Format the data lines starting at the line containing "How many degrees, if" and ending at the line containing "Answer: approximately 315°" as a numbered list, omitting blank lines.

Excerpts from a dataset

"""

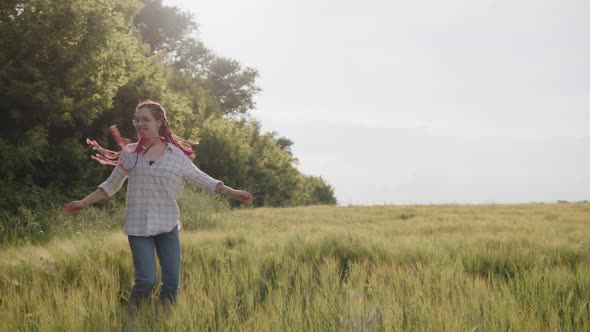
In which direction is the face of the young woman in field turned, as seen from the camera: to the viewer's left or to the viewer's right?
to the viewer's left

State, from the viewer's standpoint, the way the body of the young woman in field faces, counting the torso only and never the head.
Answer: toward the camera
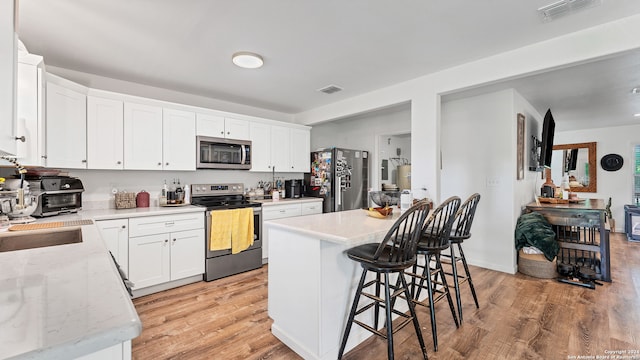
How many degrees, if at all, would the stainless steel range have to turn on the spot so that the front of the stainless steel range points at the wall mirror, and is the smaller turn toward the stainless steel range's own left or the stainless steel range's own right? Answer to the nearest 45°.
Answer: approximately 45° to the stainless steel range's own left

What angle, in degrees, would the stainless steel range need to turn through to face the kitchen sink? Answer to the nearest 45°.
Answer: approximately 90° to its right

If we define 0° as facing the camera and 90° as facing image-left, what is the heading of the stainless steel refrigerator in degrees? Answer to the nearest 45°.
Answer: approximately 315°

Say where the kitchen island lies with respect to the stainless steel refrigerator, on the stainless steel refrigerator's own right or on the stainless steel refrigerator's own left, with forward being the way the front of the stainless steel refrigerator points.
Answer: on the stainless steel refrigerator's own right

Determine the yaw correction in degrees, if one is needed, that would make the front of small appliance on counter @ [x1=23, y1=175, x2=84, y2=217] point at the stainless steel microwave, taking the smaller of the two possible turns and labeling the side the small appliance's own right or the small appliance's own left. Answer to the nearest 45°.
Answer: approximately 45° to the small appliance's own left
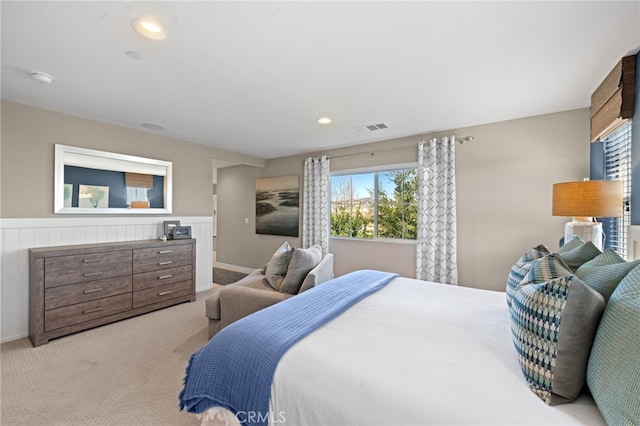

"""

Written answer
1. How many degrees, if at all, would the stainless steel range have to turn on the spot so that the front of the stainless steel range points at the wall mirror, and is the smaller turn toward the stainless steel range's own left or the stainless steel range's own right? Answer to the nearest 45°.
2. Answer: approximately 45° to the stainless steel range's own left
3. What angle, in degrees, would the stainless steel range need to turn through to face the kitchen sink? Answer to the nearest 45°.
4. Answer: approximately 90° to its right
5. If we define 0° as facing the camera and 90° as facing image-left, what is the heading of the stainless steel refrigerator in degrees? Answer to the nearest 45°.
6. Answer: approximately 315°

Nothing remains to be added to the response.